A bankruptcy court in Illinois found that JP Morgan Chase violated Rule 3002.1 by raising the debtors’ mortgage payments without providing proper notification even though there was no mortgage arrearage being cured through the chapter 13 plan. In re Tollios, No. 09-19329 (Bankr. N.D. Ill. May 13, 2013). In the Eastern District of Kentucky, the bankruptcy court found that the rule continued to apply even after the mortgagee was granted relief from stay. In re Holman, No. 12-50023 (March 15, 2013).
In Tollios, the debtors were not in default on their mortgage at the time of the petition and a provision in the plan specified that the debtors would maintain their monthly mortgage payments directly rather than through the trustee. When the debtors fell behind on property tax payments, Chase sent notice to the debtors of increased escrow charges to cover the tax payments. The debtors sought sanctions due to Chase’s failure to send notice as required by Rule 3002.1 to the trustee and to the court for the increased payments. Chase argued that Rule 3002.1, which expressly applies to claims “provided for” under section 1322(b)(5), did not come into play where there was no arrearage to be cured.
The court found that the reference in the rule to section 1322(b)(5) was intended to distinguish the types of claims covered by the rule from those cases under section 1325(a)(5) in which a debtor either surrenders property or pays the debt in full over the course of the plan. Although section 1322(b)(5) contemplates curing an arrearage, that is not a necessary component of what is “provided for” under that section. Where section 1322(b) uses the permissive word “may” when permitting a plan to provide for curing arrearages and maintaining a long-term debt, the implication is that the plan may provide for either or both of those options. Thus, “any plan that pays current monthly payments on a mortgage loan that extends beyond the plan term provides for the mortgage claim under § 1322(b)(5) for purposes of Rule 3002.1(a), regardless of whether there are pre-petition arrears.” See also, Cloud v. CitiFinancial, No. 09-60299 (Bankr. S. D. Ga. Jan. 31, 2013).

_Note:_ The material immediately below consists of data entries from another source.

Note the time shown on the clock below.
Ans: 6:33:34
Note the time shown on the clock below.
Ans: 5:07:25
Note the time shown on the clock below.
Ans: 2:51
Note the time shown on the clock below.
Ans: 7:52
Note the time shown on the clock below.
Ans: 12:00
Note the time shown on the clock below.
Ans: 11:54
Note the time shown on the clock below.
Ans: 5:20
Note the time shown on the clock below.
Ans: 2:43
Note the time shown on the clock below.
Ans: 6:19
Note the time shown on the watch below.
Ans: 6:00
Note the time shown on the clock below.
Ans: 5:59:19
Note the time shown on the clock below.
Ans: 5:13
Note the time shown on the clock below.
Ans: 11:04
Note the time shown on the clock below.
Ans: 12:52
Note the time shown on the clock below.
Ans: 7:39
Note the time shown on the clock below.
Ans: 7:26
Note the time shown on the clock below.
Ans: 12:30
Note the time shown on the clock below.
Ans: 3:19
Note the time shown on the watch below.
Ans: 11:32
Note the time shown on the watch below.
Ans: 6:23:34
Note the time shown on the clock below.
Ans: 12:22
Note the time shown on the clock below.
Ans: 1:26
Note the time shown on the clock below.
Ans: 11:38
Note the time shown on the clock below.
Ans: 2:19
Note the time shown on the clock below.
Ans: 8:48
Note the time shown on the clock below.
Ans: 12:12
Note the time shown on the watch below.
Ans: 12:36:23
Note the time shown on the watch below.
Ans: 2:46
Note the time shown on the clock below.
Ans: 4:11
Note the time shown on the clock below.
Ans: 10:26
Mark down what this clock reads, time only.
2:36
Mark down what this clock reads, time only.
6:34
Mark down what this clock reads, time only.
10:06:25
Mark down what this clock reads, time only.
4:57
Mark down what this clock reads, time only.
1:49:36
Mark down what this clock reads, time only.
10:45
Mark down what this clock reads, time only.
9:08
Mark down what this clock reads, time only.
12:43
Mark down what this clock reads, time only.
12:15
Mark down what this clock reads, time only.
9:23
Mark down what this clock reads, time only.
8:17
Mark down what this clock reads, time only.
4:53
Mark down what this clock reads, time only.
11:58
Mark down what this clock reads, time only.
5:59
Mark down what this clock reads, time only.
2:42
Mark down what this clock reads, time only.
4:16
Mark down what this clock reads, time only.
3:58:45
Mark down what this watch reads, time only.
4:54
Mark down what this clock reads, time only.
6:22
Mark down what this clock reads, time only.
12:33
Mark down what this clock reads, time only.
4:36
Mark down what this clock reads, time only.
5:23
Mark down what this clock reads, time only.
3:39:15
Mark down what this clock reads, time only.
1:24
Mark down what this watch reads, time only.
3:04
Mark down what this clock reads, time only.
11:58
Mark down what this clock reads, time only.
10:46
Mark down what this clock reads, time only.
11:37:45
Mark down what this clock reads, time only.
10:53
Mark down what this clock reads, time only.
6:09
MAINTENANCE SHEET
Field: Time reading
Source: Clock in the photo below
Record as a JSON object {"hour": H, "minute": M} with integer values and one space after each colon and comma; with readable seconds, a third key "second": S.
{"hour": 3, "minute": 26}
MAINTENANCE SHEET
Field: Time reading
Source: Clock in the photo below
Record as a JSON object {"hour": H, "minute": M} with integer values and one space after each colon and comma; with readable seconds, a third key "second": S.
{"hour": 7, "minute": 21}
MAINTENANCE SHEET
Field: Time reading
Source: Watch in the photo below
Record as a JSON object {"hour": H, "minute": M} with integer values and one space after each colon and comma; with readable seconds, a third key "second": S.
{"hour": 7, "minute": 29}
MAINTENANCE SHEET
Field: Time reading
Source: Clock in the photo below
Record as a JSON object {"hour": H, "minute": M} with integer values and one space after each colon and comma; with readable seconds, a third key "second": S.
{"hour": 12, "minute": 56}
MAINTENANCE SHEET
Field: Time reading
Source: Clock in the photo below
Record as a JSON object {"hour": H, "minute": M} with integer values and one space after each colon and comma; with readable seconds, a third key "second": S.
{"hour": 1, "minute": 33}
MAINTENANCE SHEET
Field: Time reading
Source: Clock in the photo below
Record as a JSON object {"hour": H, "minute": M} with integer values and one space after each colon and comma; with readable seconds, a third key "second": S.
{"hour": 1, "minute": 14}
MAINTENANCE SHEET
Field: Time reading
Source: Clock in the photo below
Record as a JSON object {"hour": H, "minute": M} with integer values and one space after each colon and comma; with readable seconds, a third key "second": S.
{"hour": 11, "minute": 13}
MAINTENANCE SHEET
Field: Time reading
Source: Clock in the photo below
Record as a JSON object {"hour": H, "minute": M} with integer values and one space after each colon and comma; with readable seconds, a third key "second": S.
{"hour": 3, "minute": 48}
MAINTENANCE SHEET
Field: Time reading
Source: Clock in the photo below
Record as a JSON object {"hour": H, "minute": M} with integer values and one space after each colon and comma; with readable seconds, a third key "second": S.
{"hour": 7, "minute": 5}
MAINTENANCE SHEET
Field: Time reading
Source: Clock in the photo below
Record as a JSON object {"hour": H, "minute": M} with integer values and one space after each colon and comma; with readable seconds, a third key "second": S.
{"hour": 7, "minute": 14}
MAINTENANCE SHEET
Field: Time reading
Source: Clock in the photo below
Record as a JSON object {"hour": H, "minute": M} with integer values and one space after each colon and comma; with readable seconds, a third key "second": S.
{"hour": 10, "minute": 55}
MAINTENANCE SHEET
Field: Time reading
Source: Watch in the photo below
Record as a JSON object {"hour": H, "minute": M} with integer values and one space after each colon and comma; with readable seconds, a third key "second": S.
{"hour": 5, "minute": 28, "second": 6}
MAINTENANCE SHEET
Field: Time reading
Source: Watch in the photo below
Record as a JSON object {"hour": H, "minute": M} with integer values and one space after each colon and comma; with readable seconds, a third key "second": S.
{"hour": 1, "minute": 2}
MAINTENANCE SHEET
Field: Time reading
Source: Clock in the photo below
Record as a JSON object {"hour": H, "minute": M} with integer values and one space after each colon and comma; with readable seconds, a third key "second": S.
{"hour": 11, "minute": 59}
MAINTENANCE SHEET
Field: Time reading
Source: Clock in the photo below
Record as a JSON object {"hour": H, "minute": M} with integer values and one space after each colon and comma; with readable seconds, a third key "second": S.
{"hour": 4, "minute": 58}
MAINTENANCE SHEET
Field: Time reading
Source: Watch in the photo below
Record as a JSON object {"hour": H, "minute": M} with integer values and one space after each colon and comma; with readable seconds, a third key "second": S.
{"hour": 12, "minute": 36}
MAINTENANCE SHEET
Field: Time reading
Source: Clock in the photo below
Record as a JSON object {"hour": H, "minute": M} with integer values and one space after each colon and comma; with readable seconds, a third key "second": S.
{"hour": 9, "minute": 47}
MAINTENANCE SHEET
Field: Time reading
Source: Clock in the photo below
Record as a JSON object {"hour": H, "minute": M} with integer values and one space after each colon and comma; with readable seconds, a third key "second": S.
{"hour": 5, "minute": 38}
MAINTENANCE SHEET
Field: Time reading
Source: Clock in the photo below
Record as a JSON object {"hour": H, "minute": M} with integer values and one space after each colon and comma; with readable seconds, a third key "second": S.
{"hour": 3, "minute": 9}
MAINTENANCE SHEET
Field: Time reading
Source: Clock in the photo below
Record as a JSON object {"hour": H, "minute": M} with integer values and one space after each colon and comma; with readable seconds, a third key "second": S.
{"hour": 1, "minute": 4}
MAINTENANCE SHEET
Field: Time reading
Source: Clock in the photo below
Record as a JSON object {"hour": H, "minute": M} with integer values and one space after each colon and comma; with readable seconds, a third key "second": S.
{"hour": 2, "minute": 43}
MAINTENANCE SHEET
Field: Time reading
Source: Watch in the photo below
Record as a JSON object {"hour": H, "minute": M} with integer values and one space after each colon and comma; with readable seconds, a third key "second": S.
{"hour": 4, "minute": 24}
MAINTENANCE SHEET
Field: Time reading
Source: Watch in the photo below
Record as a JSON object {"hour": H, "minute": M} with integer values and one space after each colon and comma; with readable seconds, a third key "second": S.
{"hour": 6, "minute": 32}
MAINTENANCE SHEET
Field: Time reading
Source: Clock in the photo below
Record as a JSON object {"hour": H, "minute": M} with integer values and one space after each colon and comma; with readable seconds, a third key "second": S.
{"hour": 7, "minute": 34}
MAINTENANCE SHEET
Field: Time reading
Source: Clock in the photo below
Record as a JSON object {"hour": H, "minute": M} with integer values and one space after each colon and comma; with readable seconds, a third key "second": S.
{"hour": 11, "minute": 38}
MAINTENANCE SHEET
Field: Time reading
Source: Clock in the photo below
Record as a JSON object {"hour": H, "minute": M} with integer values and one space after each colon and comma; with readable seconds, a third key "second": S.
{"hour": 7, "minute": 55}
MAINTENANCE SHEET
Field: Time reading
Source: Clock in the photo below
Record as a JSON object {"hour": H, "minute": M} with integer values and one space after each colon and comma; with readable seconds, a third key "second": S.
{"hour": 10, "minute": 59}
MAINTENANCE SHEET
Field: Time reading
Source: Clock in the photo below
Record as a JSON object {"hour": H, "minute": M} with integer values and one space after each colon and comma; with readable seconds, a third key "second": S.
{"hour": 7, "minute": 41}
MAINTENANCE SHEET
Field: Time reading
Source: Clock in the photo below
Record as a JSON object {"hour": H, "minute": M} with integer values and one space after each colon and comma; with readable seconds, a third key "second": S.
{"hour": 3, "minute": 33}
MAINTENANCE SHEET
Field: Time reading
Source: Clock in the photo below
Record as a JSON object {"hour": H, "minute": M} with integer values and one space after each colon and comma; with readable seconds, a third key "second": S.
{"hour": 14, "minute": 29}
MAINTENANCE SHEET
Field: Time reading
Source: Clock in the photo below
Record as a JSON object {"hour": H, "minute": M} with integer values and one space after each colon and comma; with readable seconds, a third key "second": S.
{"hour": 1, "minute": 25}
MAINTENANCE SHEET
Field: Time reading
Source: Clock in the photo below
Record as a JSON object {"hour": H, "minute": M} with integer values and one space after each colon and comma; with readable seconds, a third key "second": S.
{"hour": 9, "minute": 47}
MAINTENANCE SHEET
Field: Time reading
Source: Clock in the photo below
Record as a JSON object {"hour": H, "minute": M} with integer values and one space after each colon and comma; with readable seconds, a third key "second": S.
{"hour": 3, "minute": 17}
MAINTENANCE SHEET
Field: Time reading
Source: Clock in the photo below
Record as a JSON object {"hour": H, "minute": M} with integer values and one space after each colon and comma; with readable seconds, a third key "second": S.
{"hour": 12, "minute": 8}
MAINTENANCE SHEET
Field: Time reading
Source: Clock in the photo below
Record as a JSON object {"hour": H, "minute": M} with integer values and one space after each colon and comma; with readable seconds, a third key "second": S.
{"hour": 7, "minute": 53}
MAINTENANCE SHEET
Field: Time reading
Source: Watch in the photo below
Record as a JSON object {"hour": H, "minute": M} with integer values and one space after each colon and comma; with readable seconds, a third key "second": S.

From a practical standpoint, the court reasoned that because the rule has no impact on pre-petition arrears it makes no sense to apply it only in cases in which such arrears exist. The rationale behind the notice requirements is exactly the same whether the chapter 13 debtor has pre-petition arrears or not.
In so holding, the court rejected the contrary decision in In re Weigel, 485 B.R. 327 (Bankr. E.D. Va. 2012); and In re Wallett, No. 11-10801, 2012 WL 4062657 (Bankr. D. Vt. Sept. 14, 2012), finding that neither of those decision were based on substantive analysis.
In Holman, the Bankruptcy Court for the Eastern District of Kentucky found that even where the mortgagee has obtained relief from stay to proceed with foreclosure it is still bound by the provisions of Rule 3002.1 to give notice of changes to payment. The court began by noting that Rule 3002.1 was added to the bankruptcy rules to combat the situation in which the debtor successfully completes his chapter 13 plan only to find that the mortgagee has added fees or costs during the life of the plan that render the mortgage in default and subject to foreclosure. The court found that Rule 3002.1 applied even after stay relief was granted because, notwithstanding subsequent relief from stay, the plan was confirmed as a cure and maintain plan and was, therefore “provided for” under section 1322(b)(5). Additionally, as found in Tollios, the information provided under the notice requirements remained relevant despite the fact that the plan was no longer a cure and maintain as the debtor could choose to continue to try to save his residence either through loan modification, state court action, or otherwise.